GARLIC AND WILD MUSHROOM Pot Roast

When I stopped eating meat, it hit me like a ton of bricks: No more pot roast (cue my sad face). This vegan pot roast makes up for every night spent lying awake, staring at the ceiling and wondering how I’d survive. In fact, it makes up for everything bad that’s ever happened to me. With loads of aromatic garlic, satiating mushrooms and rich red wine, this simple yet beautiful meal is hearty and comforting. Serve it over some Creamy Garlic-Truffle Grits and wonderful things will happen.

Serves: 6

3 tbsp (45 ml) olive oil

6 cloves garlic, coarsely chopped

1 lb (450 g) Yukon gold potatoes, diced

4 large carrots, coarsely chopped

½ medium sweet onion, coarsely chopped

Salt, to taste

Black pepper, to taste

10 oz (300 g) cremini mushrooms, coarsely chopped

6 oz (180 g) portobello mushrooms, coarsely chopped

4 oz (120 g) shiitake mushrooms, coarsely chopped

4 oz (120 g) oyster mushrooms, coarsely chopped

1 cup (240 ml) vegan sweet red wine

2 cups (480 ml) vegetable broth

3 sprigs fresh rosemary

2 sprigs fresh thyme

In a large, oven-safe pot, heat the oil over medium-high heat.

Add the garlic, potatoes, carrots and onion. Sauté, reducing the heat as needed to prevent burning, for 8 to 10 minutes, or until the potatoes and carrots are beginning to soften and the onion is translucent. Season the vegetables with a pinch of salt and black pepper.

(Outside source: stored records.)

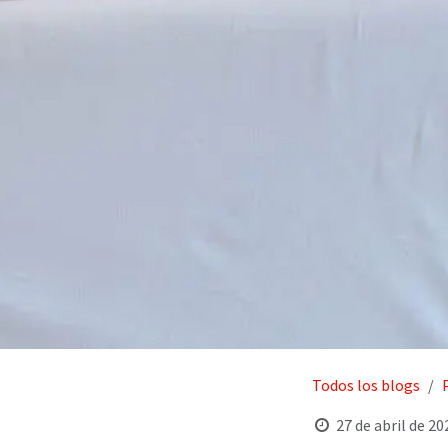
Todos los blogs
27 de abril de 20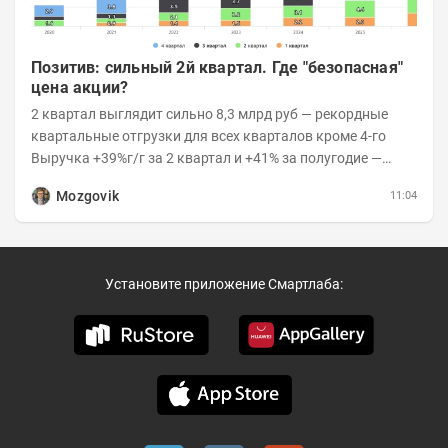
Позитив: сильный 2й квартал. Где "безопасная"
цена акции?
2 квартал выглядит сильно 8,3 млрд руб — рекордные
квартальные отгрузки для всех кварталов кроме 4-го
Выручка +39%г/г за 2 квартал и +41% за полугодие —
очень сильно 👉Рост выручки ПАК...
Mozgovik
11:04
Установите приложение Смартлаба:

Preheat the oven to 350°F (177°C).

Add the cremini mushrooms, portobello mushrooms, shiitake mushrooms and oyster mushrooms to the pot. Toss to combine everything, season the mixture with a pinch of salt and black pepper and sauté until the mushrooms have released their liquid and are beginning to brown, 5 to 10 minutes.

Add the wine, stir and scrape the bottom of the pot to loosen any bits that are stuck to the bottom. Add the broth, rosemary and thyme. Stir to combine. Season with a pinch of salt and black pepper. Bring the mixture to a simmer over medium-high heat then reduce to medium-low.

Cover the pot and roast the vegetables for 20 to 25 minutes, or until the potatoes and carrots are soft.

Remove the pot from the oven. Remove and discard the rosemary and thyme sprigs. Serve the pot roast with mashed potatoes, noodles, grits, cauliflower mash or any starch you want.